** Opening EXCERPT TO READ block **

I found a tidy sounding '06 VRS on sale from Westway Nissan. 39,000 miles, FSH, mildly mapped, plus it came with Nissan's Cared4 12 months no quibble warranty, breakdown cover plus a few other bridge insurance type warranties. Great I thought... :happy:

First month was great. I was regularly seeing over 50mpg, and even driven really hard the fuel trip wouldn't go below 39.5mpg. I had the timing belt replaced and the next day the turbo pipe blew off - almost zero power and loads of black smoke - limped home, garage siad very common with the push fit plastic pipes to pop off after being disturbed. Fitted a new o ring and self tapping screw to make sure it wont come off again

Then after a couple of thousand miles the turbo failed.

Nissan replaced the turbo under warranty. The bill came to £1400, the warranty paid £1000 and I was left to pay the rest :wonder:

The job wasn't without its problems. Nissan put the wrong engine oil in, so the car went back, with me taking the correct oil to them as their service manager was trying to use a 'similar spec' oil to what Skoda specify :wonder: I was out driving the following day and ~50 miles from home the rear f the undertray blew off that had just been put back on by Nissan. I had to crawl under the car and lash it up to get home :@

The car was not right on its return from the turbo replacement. Fuel consumption was up, and power was down (~10% on both). Nissan said 'brim the fuel tank, do 50 or so miles and then brim it again. Work out the fuel consumption and then we'll compare it to what the car should be doing'. WTF kind of thing to say is that? BS or what? I said to them I regularly do a 15 miles run and see ~52mpg, now I see 42. Ended up taking it somewhere else - EGR valve knackered

Rattling & knocking started coming from fns corner. Had the arb bushing changed, knocking still there.

Driving home last night and the turbo manifold to turbo manifold 'flexi' pipe broke. Looks like some clown has tried welding it at some point.

** Closing EXCERPT TO READ block **
** Opening INFORMATION SUPPLIED block **

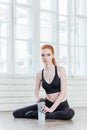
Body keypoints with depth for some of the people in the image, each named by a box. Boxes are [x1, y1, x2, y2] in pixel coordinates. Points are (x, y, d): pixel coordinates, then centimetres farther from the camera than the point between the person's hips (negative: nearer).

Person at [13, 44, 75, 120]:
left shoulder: (60, 70, -7)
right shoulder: (40, 74, 2)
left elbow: (63, 92, -13)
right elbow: (36, 91, 9)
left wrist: (51, 109, -21)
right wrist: (37, 99, -17)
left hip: (61, 104, -2)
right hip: (47, 103, 2)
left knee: (70, 113, -40)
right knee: (16, 113, -9)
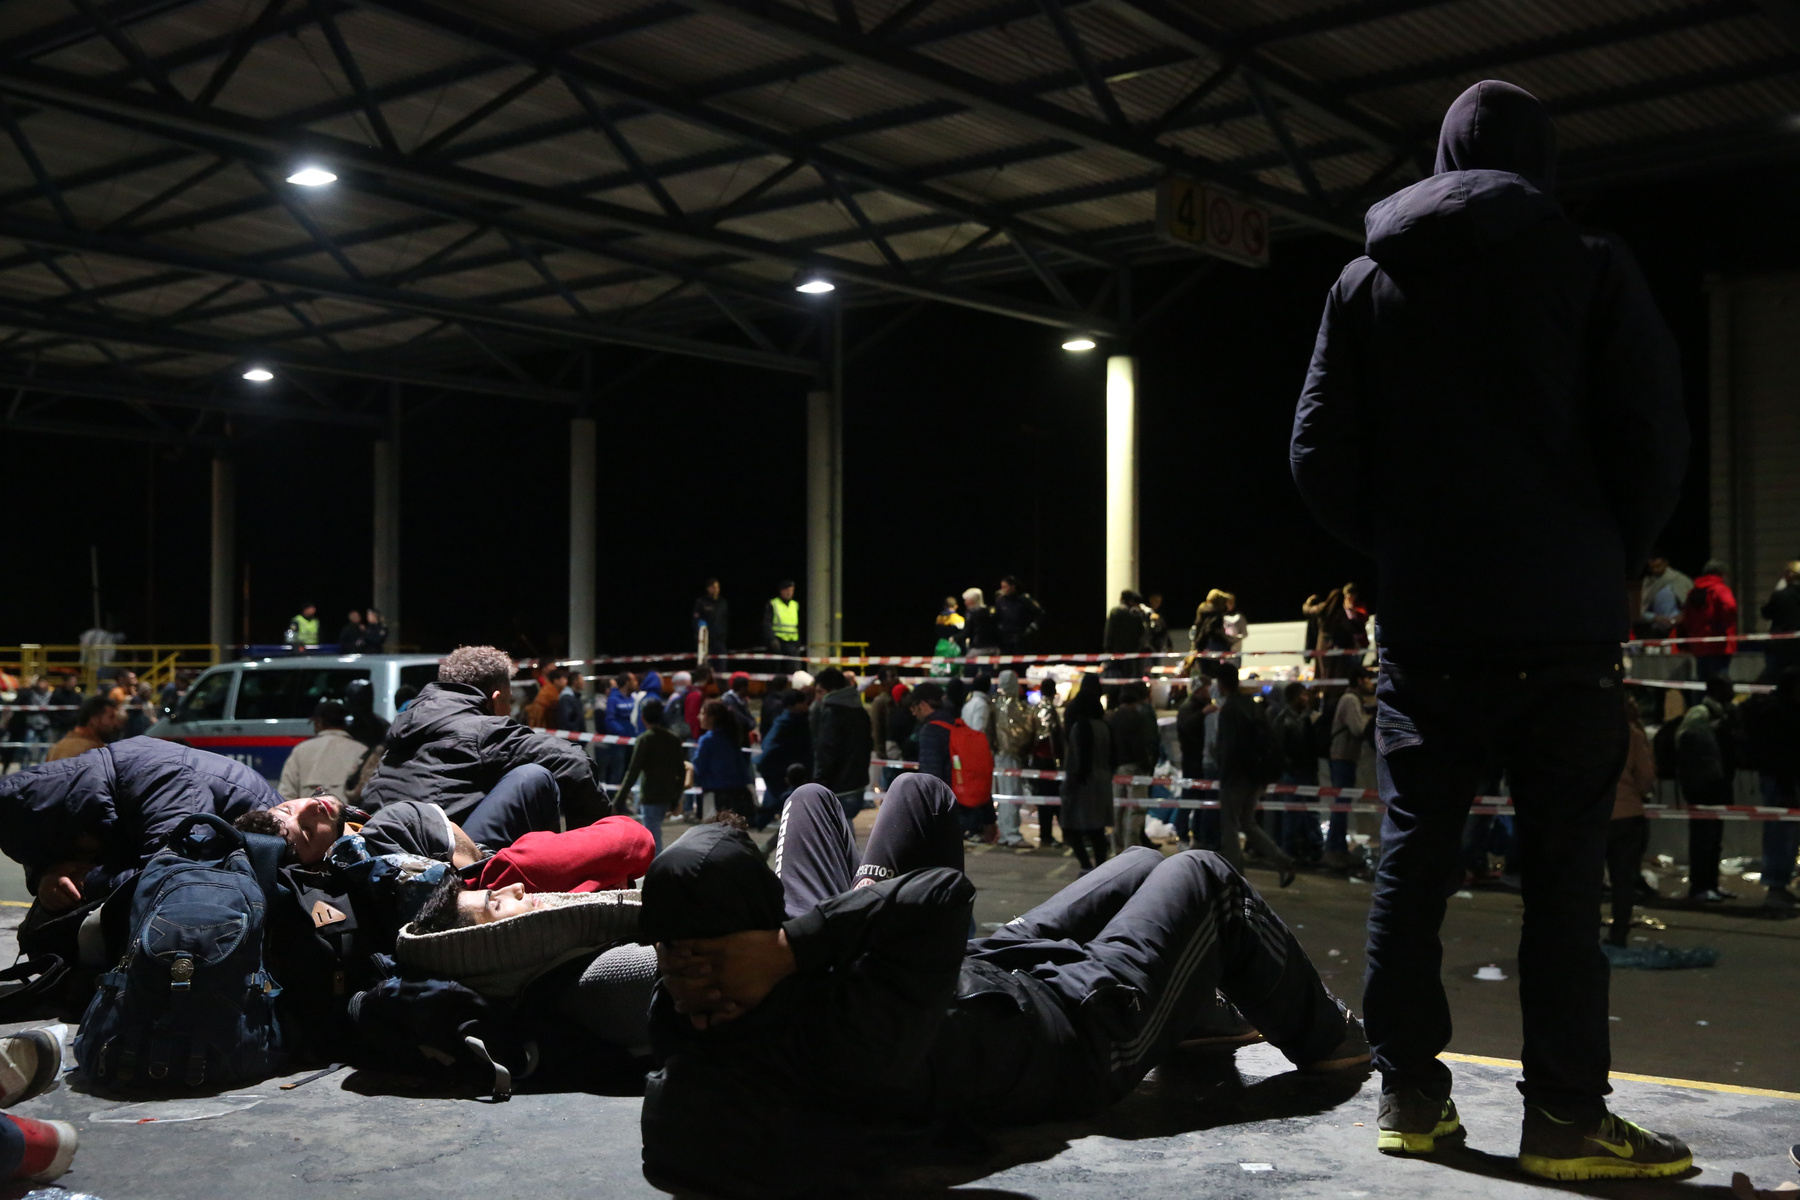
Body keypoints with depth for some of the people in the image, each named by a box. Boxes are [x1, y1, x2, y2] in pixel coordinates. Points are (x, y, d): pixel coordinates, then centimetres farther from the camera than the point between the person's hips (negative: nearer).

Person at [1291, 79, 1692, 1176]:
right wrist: (1614, 560, 10)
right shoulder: (1588, 266, 0)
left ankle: (1411, 1094, 11)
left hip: (1424, 627, 3)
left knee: (1413, 858, 8)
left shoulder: (1367, 282, 8)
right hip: (1564, 624, -2)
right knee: (1563, 868, 0)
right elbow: (1655, 439, -4)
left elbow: (1320, 456, 4)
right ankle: (1566, 1116, 1)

** Closing INFORMATION SUPPLIED block **

* _TASK_
Continue the account of buying and repairing the used '06 VRS, starting right after "Looks like some clown has tried welding it at some point."

* _REPLY_
Garage have said there is an injector issue with these engines, although this might be covered under VAG group issue warranty.

And I suppose I have the DMF to deal with soon

I looked and read around before buying the Fabia seeing some stories of owners woes, but thought as I had the good warranties at least I would be covered. Since all this happening I've heard of loads of similar issues with all VAG cars...

For the mileage I cover per year the fuel differences of Impreza/Fabia VRS ownership is ~£1500 more, but all things considered that's a small price to pay for increased reliability as all things considered the Scooby never let me down

Edit: Forgot to mention - rear console bushings and split servo vacuum pipe needed changing straight away

Edited by bonesetter

Sounds like youve just been unlucky!

sounds like just one of the unlucky things tbh, not had no problems with mine, only cost i've had is modifying it... :p

Seems like 30% of that is nissans fault?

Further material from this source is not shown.